Bakan Şimşek, insana yatırım, yatırım iklimini iyileştirmek, yeşil dönüşüm, dijital dönüşüm gibi alanlarda çok sayıda çalışma yaparak, verimliliği, rekabet gücünü artırıp, Türkiye'nin büyüme potansiyelini yükseltme hedefinde olduklarını belirtti.

2025'te tüm bu çalışmaları daha da hızlandıracaklarını aktaran Şimşek, şunları söyledi:

Kötümser olmanız için hiçbir sebep yok. Bütçe açığını kontrol altına aldık, deprem yaralarını sarıyoruz, Maastricht kriterini tutturacağız, borç sorunumuz yok, cari açık sorununu önemli ölçüde çözdük. Kalıcı bir şekilde çözüm için yapısal reformları konuşuyoruz. Bütün bu kazanımları kalıcı hale getirecek yapısal dönüşüm esas gündemimiz. Geriye ne kalıyor? Hayat pahalılığı, enflasyon kalıyor. Milletimizin bu konudaki kaygılarını anlıyoruz, şikayetlerini dinliyoruz, duyuyoruz. Evet, enflasyon önemli bir sorun ama kolaycı bir çözüm yok. Kolaycı bir çözüm olsaydı, ülkeler zaten keşfetmiş olurdu. Maalesef sabırla ve kararlılıkla bu işin üzerine gitme dışında hiçbir seçeneğimiz yok. Onun için biz de sabırla kararlılıkla bu dezenflasyon programını uygulayacağız ve sonunda da başaracağız.

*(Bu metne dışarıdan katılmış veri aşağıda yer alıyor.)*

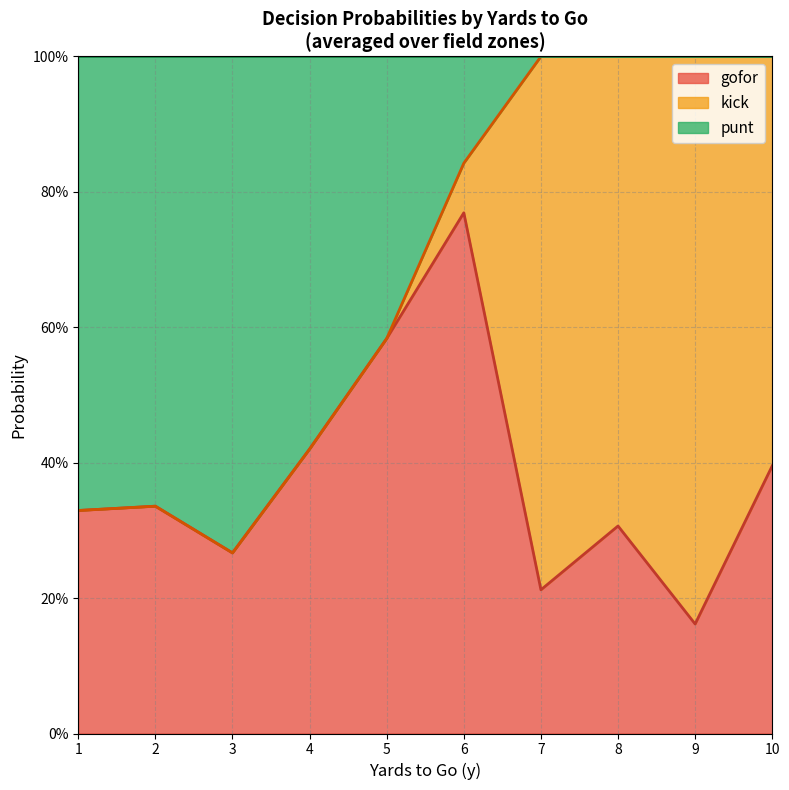

Does the chart have visible grid lines?

Yes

Şimşek, bu sayede reel sektörün önünün açılacağını, makul maliyetlerle finansmana erişileceğini, uzun vadeli sermaye piyasası enstrümanları üzerinden yatırımlarının finanse edileceğini belirterek, şöyle konuştu:

Zaten siz bunu istemiyor musunuz? Onun için sizden destek istiyoruz. Şu anda fiilen enflasyon yüzde 50'nin altına inmiş, reel sektörün enflasyon beklentileri hala önümüzdeki 12 ay için gerçekleşen enflasyon düzeyinde. Finansal piyasalar 'önümüzdeki 12 ayda enflasyon yüzde 27'ye düşecek' diyor ama reel sektör hala yüzde 47 civarında bir enflasyon bekliyor, bu gerçekçi değil. Dolayısıyla enflasyon gerçekten düşüyor, düşmeye de devam edecek ve 2025'te bu düşüş hızlanacak. 2025'e ilişkin makroekonomik görünüm, dezenflasyonist görünüm, bütçe görünümü bütün bunlar olumlu. En önemlisi reformları hızlandıracağız. Kazanımları kalıcı hale getirmenin, verimliliği, rekabet gücümüzü artırmanın başka bir yolu yok.

Bakan Şimşek, turizm sektörünün mevcut durumu hakkında da değerlendirmelerde bulunarak, sektörde büyük bir potansiyel bulunduğunu, Türkiye'nin turizmde önemli mesafe aldığını sözlerine ekledi.